David Hill is a retired statistician, member of ERS Council and Chairman of its Technical Committee.

The Meek system and the Warren system for counting an STV election are very similar, but whereas the fractions of a vote retained by successive elected candidates are multiplicative under Meek, they are additive under Warren. For example, if candidate A is keeping 1/2 of everything received and candidate B is keeping 1/3, a vote reading AB... will, under Meek, give 1/2 of a vote to A and 1/6 of a vote to B (i.e. 1/3 of the remaining 1/2), leaving 1/3 of a vote to be passed on further. With those same fractions under Warren, a similar vote will give 1/2 of a vote to A and 1/3 of a vote to B, leaving 1/6 of a vote to be passed on further. (It should be noted, though, that in any actual case the fractions will not usually be the same under the two systems). The Warren system will often lead to the situation where not enough vote remains for the fraction required; in such a case all that remains is taken and nothing remains to go any further.

There is no difference in the ease of writing a computer program to satisfy the one system or the other; the choice can be made solely on which is regarded as better in principle. It should also be reported that in real examples of STV elections, as distinct from artificially constructed examples, no case has yet been found where the two elect a different set of candidates, so the difference for real life seems to be slight.

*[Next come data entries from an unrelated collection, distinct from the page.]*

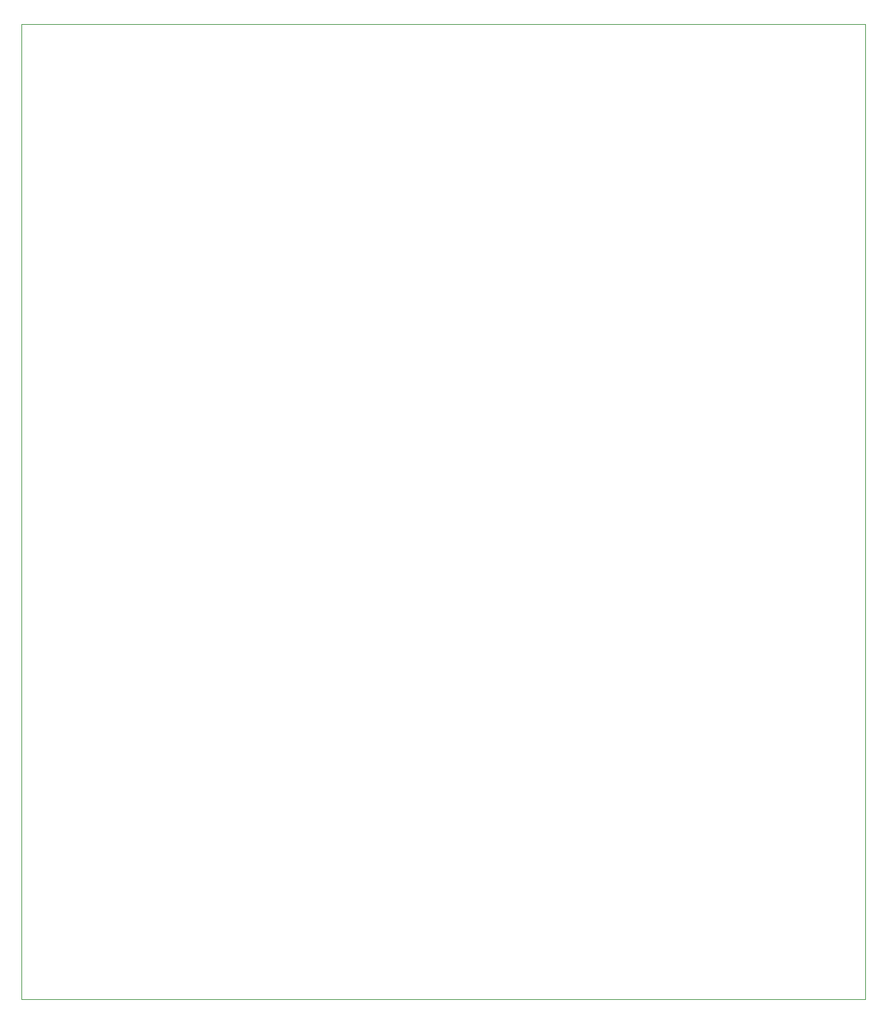
<source format=gm1>
G04 #@! TF.GenerationSoftware,KiCad,Pcbnew,8.0.5*
G04 #@! TF.CreationDate,2024-12-11T17:18:15+01:00*
G04 #@! TF.ProjectId,12VSupport,31325653-7570-4706-9f72-742e6b696361,1.0*
G04 #@! TF.SameCoordinates,Original*
G04 #@! TF.FileFunction,Profile,NP*
%FSLAX46Y46*%
G04 Gerber Fmt 4.6, Leading zero omitted, Abs format (unit mm)*
G04 Created by KiCad (PCBNEW 8.0.5) date 2024-12-11 17:18:15*
%MOMM*%
%LPD*%
G01*
G04 APERTURE LIST*
G04 #@! TA.AperFunction,Profile*
%ADD10C,0.050000*%
G04 #@! TD*
G04 APERTURE END LIST*
D10*
X41910000Y-41910000D02*
X41910000Y-165100000D01*
X148590000Y-41910000D02*
X41910000Y-41910000D01*
X148590000Y-41910000D02*
X148590000Y-165100000D01*
X148590000Y-165100000D02*
X41910000Y-165100000D01*
M02*

</source>
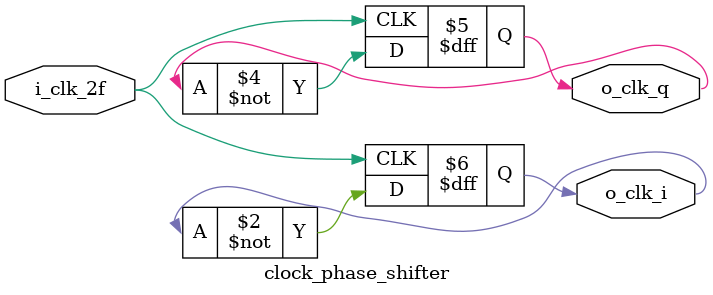
<source format=v>
`default_nettype none
`timescale 1 ns / 100 ps

module clock_phase_shifter(
    i_clk_2f,
    o_clk_i,
    o_clk_q
);

input wire i_clk_2f;
output reg o_clk_i, o_clk_q;

always @(posedge i_clk_2f) begin
    o_clk_i <= ~o_clk_i;
end

always @(negedge i_clk_2f) begin
    o_clk_q <= ~o_clk_q;
end

endmodule
</source>
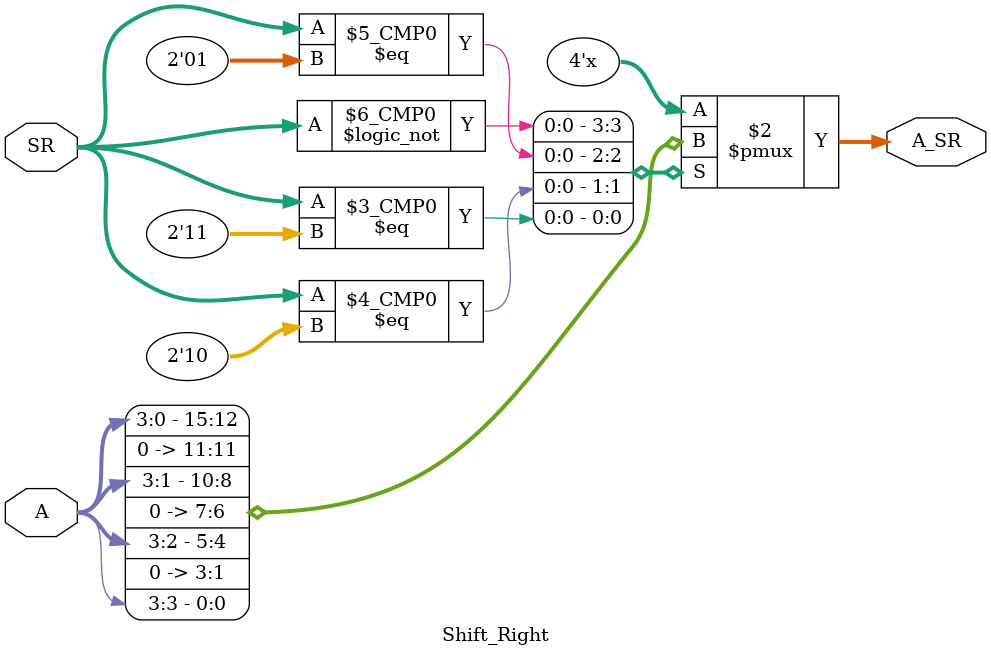
<source format=sv>
`timescale 100ns / 1ps

module Shift_Right( input logic [3:0] A,
                    input logic [1:0] SR, 
                    output logic [3:0] A_SR);
always_comb begin
    case (SR)
        2'b00: A_SR = A;                      // 0000 -> sin corrimiento
        2'b01: A_SR = {1'b0, A[3:1]};         // corrimiento de 1
        2'b10: A_SR = {2'b00, A[3:2]};        // corrimiento de 2
        2'b11: A_SR = {3'b000, A[3]};         // corrimiento de 3
    endcase
end

endmodule

</source>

There has been much argument over which system is to be preferred. In the end, we have settled on a particular example which demonstrates that each system can be said to suffer from a difficulty that the other one solves. It must therefore be a matter of judgement which difficulty is regarded as the more serious, rather than a firm decision of one always being better than the other.

The Meek rationale is that all transfers from a surplus should be in proportion to the 'votes-worth' put into that surplus. Thus 5 identical votes, each of current value 1/5, should have the identical effect to that of 1 complete vote for the same preferences. The Warren rationale is that no voter should be allowed to influence the election of an additional candidate until having contributed as much as any other voter to the election of each candidate who has already been elected and is named earlier in the voter's preferences. Thus the 5, each of value 1/5, are to be treated as 5, not as the equivalent of 1.

The example that shows the differences has 5 candidates for 3 seats and 32 votes, leading to a quota of 8.0. The votes are:

12 ABC, 12 BE, 7 C, 1 D.Meek supporters can point out the Warren anomaly that A and B each had a substantial surplus on the first count, yet the 12 ABC votes are given by the Warren system entirely to A and B and, in consequence, C fails to get the 1 extra vote needed for election and E takes the third seat. Under Meek, C easily beats E.

Warren supporters can point out the Meek anomaly that if the 12 ABC voters had voted BAC instead, the Meek system would have behaved exactly like the Warren system, and E would have beaten C. It seems illogical that the choice of C or E should depend upon the ordering by those 12 voters as ABC or BAC when A and B were both elected anyway.

Deciding between the two systems must therefore remain a matter of personal preference.

It may be of interest to see exactly how each of the two systems would treat this example. Each would note that A and B are both elected on the first count, each having 12 first preferences for a quota of 8.

The Meek system would calculate that A needs to keep 2/3 of everything received whereas B needs to keep 1/2, these fractions being derived so that each of A and B keeps exactly a quota. The 12 ABC votes would be allocated as 2/3 of 12 = 8 to A, 1/2 of the remaining 4 = 2 to B, the remaining 2 to C. The 12 BE votes would be allocated as 1/2 of 12 = 6 to B, the remaining 6 to E. At the next count the current votes would therefore be A 8, B 8, C 9, D 1, E 6. The third seat is thus assigned to C and no more needs to be done.

The Warren system would calculate that A's amount retained needs to be 2/3 and B's 1/3, again derived such that (under the different counting method) each of A and B keeps exactly a quota. The 12 ABC votes would be allocated as 2/3 of 12 = 8 to A, 1/3 of 12 = 4 to B. The 12 BE votes would be allocated as 1/3 of 12 = 4 to B, the remaining 8 to E. At the next count the current votes would therefore be A 8, B 8, C 7, D 1, E 8. The third seat is thus assigned to E and no more needs to be done.